Leave No Trace is seven principles: plan ahead and prepare, travel and camp on durable surfaces, dispose of waste properly, leave what you find, minimize campfire impacts, respect wildlife, and be considerate of other visitors. For backpackers they aren't abstract ethics, they're concrete decisions you make roughly a dozen times a day, and most of them are decided before you leave the house.
Here's what each principle actually means on a multi-day trip, with the specific behaviors that matter most.
Principle 1 is a planning principle
Plan ahead and prepare is listed first because it prevents the failures that cause the rest. Groups that run out of daylight camp on fragile ground. Hikers who didn't check fire regulations light illegal fires. Parties that misjudged mileage take shortcuts across switchbacks.
Knowing your daily mileage, your legal campsites, the fire rules, and the food storage requirements for every section of your route is Leave No Trace, executed in advance. This is the part of LNT a trip planner can actually do for you.
Camp and travel on durable surfaces
Stay on the trail, even when it's muddy: walking the edges widens trails permanently, and in alpine zones a single boot line through vegetation can persist for decades. In camp, use established sites where they exist, rock, gravel, sand, or dry grass where they don't, and keep camp at least 200 feet from water unless designated sites say otherwise.
The good campsite rule: great sites are found, not made. If you have to move rocks, clear vegetation, or trench anything, it's the wrong spot.
Waste: the unglamorous principle that matters most
- Pack out all trash, including food scraps: orange peels and pistachio shells take years and teach animals to raid camps
- Catholes: 6 to 8 inches deep, 200 feet from water, trails, and camp; pack out toilet paper in high-use and alpine areas
- Many high-traffic areas now require packing out human waste entirely; check local rules and carry WAG bags where required
- Strain dishwater and scatter it 200 feet from water; never wash dishes or yourself directly in a lake or stream, even with biodegradable soap
Fires, wildlife, and other people
Cook on a stove and treat campfires as a luxury for established rings where they're legal, with dead-and-down wood no thicker than your wrist. Many wilderness areas, including the Eastern High Peaks, ban fires entirely.
Respect wildlife mostly means food discipline: store food, trash, and scented items correctly every night, never feed animals, and give large animals real distance.

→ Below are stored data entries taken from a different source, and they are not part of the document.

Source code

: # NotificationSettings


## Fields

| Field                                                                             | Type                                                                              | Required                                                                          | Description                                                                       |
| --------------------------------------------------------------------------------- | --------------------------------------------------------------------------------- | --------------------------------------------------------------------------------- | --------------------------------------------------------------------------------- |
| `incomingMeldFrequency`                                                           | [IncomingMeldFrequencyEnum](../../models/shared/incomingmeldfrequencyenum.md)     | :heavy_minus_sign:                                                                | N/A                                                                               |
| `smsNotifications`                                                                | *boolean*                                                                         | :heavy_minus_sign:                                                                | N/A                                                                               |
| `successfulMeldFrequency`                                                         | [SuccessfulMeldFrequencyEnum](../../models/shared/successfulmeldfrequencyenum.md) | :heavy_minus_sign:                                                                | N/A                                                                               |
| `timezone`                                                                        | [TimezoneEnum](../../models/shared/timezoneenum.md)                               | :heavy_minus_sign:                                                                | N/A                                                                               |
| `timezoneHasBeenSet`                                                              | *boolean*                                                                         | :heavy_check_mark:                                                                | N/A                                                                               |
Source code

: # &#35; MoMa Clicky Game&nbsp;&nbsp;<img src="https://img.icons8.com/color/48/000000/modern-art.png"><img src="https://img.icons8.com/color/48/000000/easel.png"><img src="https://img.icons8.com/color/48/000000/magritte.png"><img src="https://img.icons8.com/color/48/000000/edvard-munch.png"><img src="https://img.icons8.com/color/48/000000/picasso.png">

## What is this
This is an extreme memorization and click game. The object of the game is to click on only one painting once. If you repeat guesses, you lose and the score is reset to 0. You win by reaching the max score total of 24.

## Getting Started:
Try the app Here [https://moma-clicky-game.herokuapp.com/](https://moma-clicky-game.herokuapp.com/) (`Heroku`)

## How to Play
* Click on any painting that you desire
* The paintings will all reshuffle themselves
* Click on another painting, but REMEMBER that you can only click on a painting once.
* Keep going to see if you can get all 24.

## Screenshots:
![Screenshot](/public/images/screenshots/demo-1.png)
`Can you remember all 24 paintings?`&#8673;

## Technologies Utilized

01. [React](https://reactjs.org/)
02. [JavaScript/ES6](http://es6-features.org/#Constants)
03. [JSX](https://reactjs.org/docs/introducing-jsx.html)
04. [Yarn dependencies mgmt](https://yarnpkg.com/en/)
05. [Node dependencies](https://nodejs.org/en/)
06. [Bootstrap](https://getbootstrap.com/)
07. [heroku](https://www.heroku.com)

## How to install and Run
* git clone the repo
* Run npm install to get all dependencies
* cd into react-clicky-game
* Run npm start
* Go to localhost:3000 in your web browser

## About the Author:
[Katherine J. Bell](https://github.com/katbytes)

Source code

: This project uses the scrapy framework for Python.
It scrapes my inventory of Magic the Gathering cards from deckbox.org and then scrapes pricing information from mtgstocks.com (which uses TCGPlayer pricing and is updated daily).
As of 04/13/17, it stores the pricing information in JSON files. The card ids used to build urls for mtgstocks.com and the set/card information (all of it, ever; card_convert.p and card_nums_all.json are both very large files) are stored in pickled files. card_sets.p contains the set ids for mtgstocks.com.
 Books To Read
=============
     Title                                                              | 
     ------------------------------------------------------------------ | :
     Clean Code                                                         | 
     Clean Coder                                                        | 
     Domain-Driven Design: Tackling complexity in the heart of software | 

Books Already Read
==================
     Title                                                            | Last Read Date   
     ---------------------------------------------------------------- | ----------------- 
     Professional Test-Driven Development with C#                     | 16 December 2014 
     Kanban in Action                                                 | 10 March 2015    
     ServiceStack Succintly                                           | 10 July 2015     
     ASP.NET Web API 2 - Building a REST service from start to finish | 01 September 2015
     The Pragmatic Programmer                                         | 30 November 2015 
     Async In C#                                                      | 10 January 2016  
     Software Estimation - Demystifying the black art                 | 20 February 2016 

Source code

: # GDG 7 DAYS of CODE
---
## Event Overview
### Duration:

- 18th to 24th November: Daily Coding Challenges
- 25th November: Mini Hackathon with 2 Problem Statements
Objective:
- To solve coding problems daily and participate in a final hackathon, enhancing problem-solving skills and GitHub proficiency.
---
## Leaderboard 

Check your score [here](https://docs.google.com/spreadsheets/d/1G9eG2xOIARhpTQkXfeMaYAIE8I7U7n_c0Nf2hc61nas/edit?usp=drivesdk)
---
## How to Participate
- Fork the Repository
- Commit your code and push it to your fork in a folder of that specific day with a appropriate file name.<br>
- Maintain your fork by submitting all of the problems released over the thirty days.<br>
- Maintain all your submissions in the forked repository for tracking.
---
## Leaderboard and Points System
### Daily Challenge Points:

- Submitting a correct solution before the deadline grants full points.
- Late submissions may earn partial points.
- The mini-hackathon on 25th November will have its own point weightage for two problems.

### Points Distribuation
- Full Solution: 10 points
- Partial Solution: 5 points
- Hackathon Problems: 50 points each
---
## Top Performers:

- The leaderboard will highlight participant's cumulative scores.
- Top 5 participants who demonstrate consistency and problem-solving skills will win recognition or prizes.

Being considerate of others is mostly quiet: small groups, muted colors for camps, headphones for music, and yielding sensibly on the trail.

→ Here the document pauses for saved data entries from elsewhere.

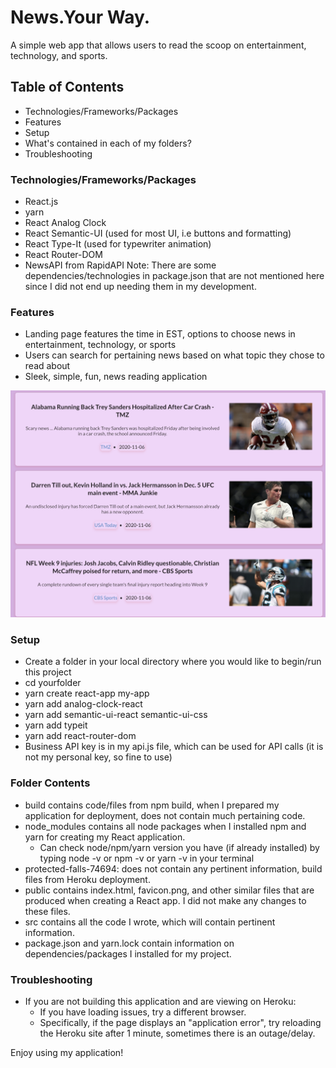 # News.Your Way. 
A simple web app that allows users to read the scoop on entertainment, technology, and sports. 

## Table of Contents
* Technologies/Frameworks/Packages
* Features 
* Setup
* What's contained in each of my folders?
* Troubleshooting

### Technologies/Frameworks/Packages
* React.js
* yarn
* React Analog Clock
* React Semantic-UI (used for most UI, i.e buttons and formatting)
* React Type-It (used for typewriter animation)
* React Router-DOM
* NewsAPI from RapidAPI 
Note: There are some dependencies/technologies in package.json that are not mentioned here since I did not end up needing them in my development. 

### Features
* Landing page features the time in EST, options to choose news in entertainment, technology, or sports
* Users can search for pertaining news based on what topic they chose to read about
* Sleek, simple, fun, news reading application

![alt text](https://github.com/shambhavir/news-app/blob/master/sports.png)

### Setup
* Create a folder in your local directory where you would like to begin/run this project
* cd yourfolder
* yarn create react-app my-app
* yarn add analog-clock-react
* yarn add semantic-ui-react semantic-ui-css
* yarn add typeit
* yarn add react-router-dom
* Business API key is in my api.js file, which can be used for API calls (it is not my personal key, so fine to use)

### Folder Contents
* build contains code/files from npm build, when I prepared my application for deployment, does not contain much pertaining code. 
* node_modules contains all node packages when I installed npm and yarn for creating my React application. 
   * Can check node/npm/yarn version you have (if already installed) by typing node -v or npm -v or yarn -v in your terminal
* protected-falls-74694: does not contain any pertinent information, build files from Heroku deployment.
* public contains index.html, favicon.png, and other similar files that are produced when creating a React app. I did not make any changes to these files.
* src contains all the code I wrote, which will contain pertinent information. 
* package.json and yarn.lock contain information on dependencies/packages I installed for my project.

### Troubleshooting
* If you are not building this application and are viewing on Heroku:
    * If you have loading issues, try a different browser.
    * Specifically, if the page displays an "application error", try reloading the Heroku site after 1 minute, sometimes there is an outage/delay. 
    
Enjoy using my application! 






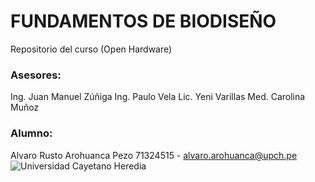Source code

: # FUNDAMENTOS DE BIODISEÑO
Repositorio del curso (Open Hardware)
### Asesores:
Ing. Juan Manuel Zúñiga
Ing. Paulo Vela
Lic. Yeni Varillas
Med. Carolina Muñoz
### Alumno:
Alvaro Rusto Arohuanca Pezo 71324515 - alvaro.arohuanca@upch.pe
![Universidad Cayetano Heredia](https://360.cayetano.edu.pe/wp-content/uploads/sites/25/2024/06/53135168333_7b780465e9_k-2.jpg)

Leave what you find, and plan it in
Do not stack rocks into new cairns, pick flowers, or pocket artifacts. Cultural and natural features belong where they are. The backpacking version is simple: take photos, leave the object, and resist the urge to improve a campsite with furniture built from living wood.
Principle one still ties it together. When your itinerary already names legal camps, known water, and fire rules, you arrive with daylight and do not invent damaging shortcuts. A clear day plan is Leave No Trace practiced before the trailhead.

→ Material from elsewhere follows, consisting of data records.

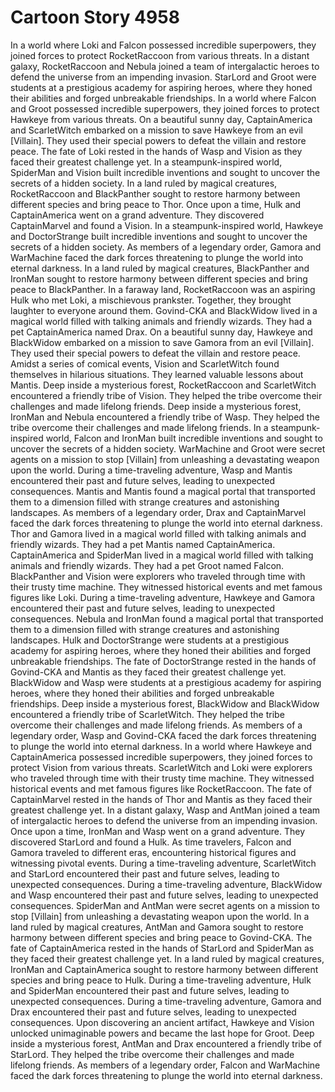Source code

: # Cartoon Story 4958

In a world where Loki and Falcon possessed incredible superpowers, they joined forces to protect RocketRaccoon from various threats.
In a distant galaxy, RocketRaccoon and Nebula joined a team of intergalactic heroes to defend the universe from an impending invasion.
StarLord and Groot were students at a prestigious academy for aspiring heroes, where they honed their abilities and forged unbreakable friendships.
In a world where Falcon and Groot possessed incredible superpowers, they joined forces to protect Hawkeye from various threats.
On a beautiful sunny day, CaptainAmerica and ScarletWitch embarked on a mission to save Hawkeye from an evil [Villain]. They used their special powers to defeat the villain and restore peace.
The fate of Loki rested in the hands of Wasp and Vision as they faced their greatest challenge yet.
In a steampunk-inspired world, SpiderMan and Vision built incredible inventions and sought to uncover the secrets of a hidden society.
In a land ruled by magical creatures, RocketRaccoon and BlackPanther sought to restore harmony between different species and bring peace to Thor.
Once upon a time, Hulk and CaptainAmerica went on a grand adventure. They discovered CaptainMarvel and found a Vision.
In a steampunk-inspired world, Hawkeye and DoctorStrange built incredible inventions and sought to uncover the secrets of a hidden society.
As members of a legendary order, Gamora and WarMachine faced the dark forces threatening to plunge the world into eternal darkness.
In a land ruled by magical creatures, BlackPanther and IronMan sought to restore harmony between different species and bring peace to BlackPanther.
In a faraway land, RocketRaccoon was an aspiring Hulk who met Loki, a mischievous prankster. Together, they brought laughter to everyone around them.
Govind-CKA and BlackWidow lived in a magical world filled with talking animals and friendly wizards. They had a pet CaptainAmerica named Drax.
On a beautiful sunny day, Hawkeye and BlackWidow embarked on a mission to save Gamora from an evil [Villain]. They used their special powers to defeat the villain and restore peace.
Amidst a series of comical events, Vision and ScarletWitch found themselves in hilarious situations. They learned valuable lessons about Mantis.
Deep inside a mysterious forest, RocketRaccoon and ScarletWitch encountered a friendly tribe of Vision. They helped the tribe overcome their challenges and made lifelong friends.
Deep inside a mysterious forest, IronMan and Nebula encountered a friendly tribe of Wasp. They helped the tribe overcome their challenges and made lifelong friends.
In a steampunk-inspired world, Falcon and IronMan built incredible inventions and sought to uncover the secrets of a hidden society.
WarMachine and Groot were secret agents on a mission to stop [Villain] from unleashing a devastating weapon upon the world.
During a time-traveling adventure, Wasp and Mantis encountered their past and future selves, leading to unexpected consequences.
Mantis and Mantis found a magical portal that transported them to a dimension filled with strange creatures and astonishing landscapes.
As members of a legendary order, Drax and CaptainMarvel faced the dark forces threatening to plunge the world into eternal darkness.
Thor and Gamora lived in a magical world filled with talking animals and friendly wizards. They had a pet Mantis named CaptainAmerica.
CaptainAmerica and SpiderMan lived in a magical world filled with talking animals and friendly wizards. They had a pet Groot named Falcon.
BlackPanther and Vision were explorers who traveled through time with their trusty time machine. They witnessed historical events and met famous figures like Loki.
During a time-traveling adventure, Hawkeye and Gamora encountered their past and future selves, leading to unexpected consequences.
Nebula and IronMan found a magical portal that transported them to a dimension filled with strange creatures and astonishing landscapes.
Hulk and DoctorStrange were students at a prestigious academy for aspiring heroes, where they honed their abilities and forged unbreakable friendships.
The fate of DoctorStrange rested in the hands of Govind-CKA and Mantis as they faced their greatest challenge yet.
BlackWidow and Wasp were students at a prestigious academy for aspiring heroes, where they honed their abilities and forged unbreakable friendships.
Deep inside a mysterious forest, BlackWidow and BlackWidow encountered a friendly tribe of ScarletWitch. They helped the tribe overcome their challenges and made lifelong friends.
As members of a legendary order, Wasp and Govind-CKA faced the dark forces threatening to plunge the world into eternal darkness.
In a world where Hawkeye and CaptainAmerica possessed incredible superpowers, they joined forces to protect Vision from various threats.
ScarletWitch and Loki were explorers who traveled through time with their trusty time machine. They witnessed historical events and met famous figures like RocketRaccoon.
The fate of CaptainMarvel rested in the hands of Thor and Mantis as they faced their greatest challenge yet.
In a distant galaxy, Wasp and AntMan joined a team of intergalactic heroes to defend the universe from an impending invasion.
Once upon a time, IronMan and Wasp went on a grand adventure. They discovered StarLord and found a Hulk.
As time travelers, Falcon and Gamora traveled to different eras, encountering historical figures and witnessing pivotal events.
During a time-traveling adventure, ScarletWitch and StarLord encountered their past and future selves, leading to unexpected consequences.
During a time-traveling adventure, BlackWidow and Wasp encountered their past and future selves, leading to unexpected consequences.
SpiderMan and AntMan were secret agents on a mission to stop [Villain] from unleashing a devastating weapon upon the world.
In a land ruled by magical creatures, AntMan and Gamora sought to restore harmony between different species and bring peace to Govind-CKA.
The fate of CaptainAmerica rested in the hands of StarLord and SpiderMan as they faced their greatest challenge yet.
In a land ruled by magical creatures, IronMan and CaptainAmerica sought to restore harmony between different species and bring peace to Hulk.
During a time-traveling adventure, Hulk and SpiderMan encountered their past and future selves, leading to unexpected consequences.
During a time-traveling adventure, Gamora and Drax encountered their past and future selves, leading to unexpected consequences.
Upon discovering an ancient artifact, Hawkeye and Vision unlocked unimaginable powers and became the last hope for Groot.
Deep inside a mysterious forest, AntMan and Drax encountered a friendly tribe of StarLord. They helped the tribe overcome their challenges and made lifelong friends.
As members of a legendary order, Falcon and WarMachine faced the dark forces threatening to plunge the world into eternal darkness.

Frequently asked questions
What are the 7 Leave No Trace principles?
Plan ahead and prepare; travel and camp on durable surfaces; dispose of waste properly; leave what you find; minimize campfire impacts; respect wildlife; and be considerate of other visitors.
How far from water should you camp?
The general rule is at least 200 feet (about 70 adult paces) from lakes and streams, unless the land manager designates specific sites closer. Designated-site rules override the general rule.
Is it really a problem to leave orange peels or apple cores?
Yes. Food waste decomposes slowly at elevation, attracts animals to trails and camps, and habituates wildlife to human food, which often ends with the animal being destroyed. Pack out every scrap.
Does Leave No Trace mean never having a fire?
No. It means minimizing fire impacts: use existing rings where fires are legal, keep them small, burn only dead and down wood, and skip fires entirely where banned or where wood is scarce.